Transcribed page contents
┏━━

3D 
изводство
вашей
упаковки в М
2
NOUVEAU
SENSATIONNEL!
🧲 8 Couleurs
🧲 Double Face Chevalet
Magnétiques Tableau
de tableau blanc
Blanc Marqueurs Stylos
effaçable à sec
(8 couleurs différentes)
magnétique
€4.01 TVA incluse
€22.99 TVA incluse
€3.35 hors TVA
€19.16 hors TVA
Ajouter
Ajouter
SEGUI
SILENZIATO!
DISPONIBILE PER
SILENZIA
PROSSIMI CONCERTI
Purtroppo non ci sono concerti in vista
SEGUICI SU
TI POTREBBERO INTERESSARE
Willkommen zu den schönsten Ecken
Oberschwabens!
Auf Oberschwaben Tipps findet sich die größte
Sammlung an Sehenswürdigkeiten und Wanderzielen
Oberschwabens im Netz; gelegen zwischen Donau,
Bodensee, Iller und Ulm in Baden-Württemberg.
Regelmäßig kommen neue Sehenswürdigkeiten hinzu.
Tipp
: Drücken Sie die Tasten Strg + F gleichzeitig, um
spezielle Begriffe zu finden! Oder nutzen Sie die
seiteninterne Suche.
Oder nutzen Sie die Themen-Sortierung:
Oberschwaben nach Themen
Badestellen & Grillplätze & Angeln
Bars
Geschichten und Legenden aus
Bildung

┗━━

■ TASK TO COMPLETE ■
Copy out each line of the data in which the word "Oder" appears.

■ THE ANSWER ■
spezielle Begriffe zu finden! Oder nutzen Sie die
Oder nutzen Sie die Themen-Sortierung:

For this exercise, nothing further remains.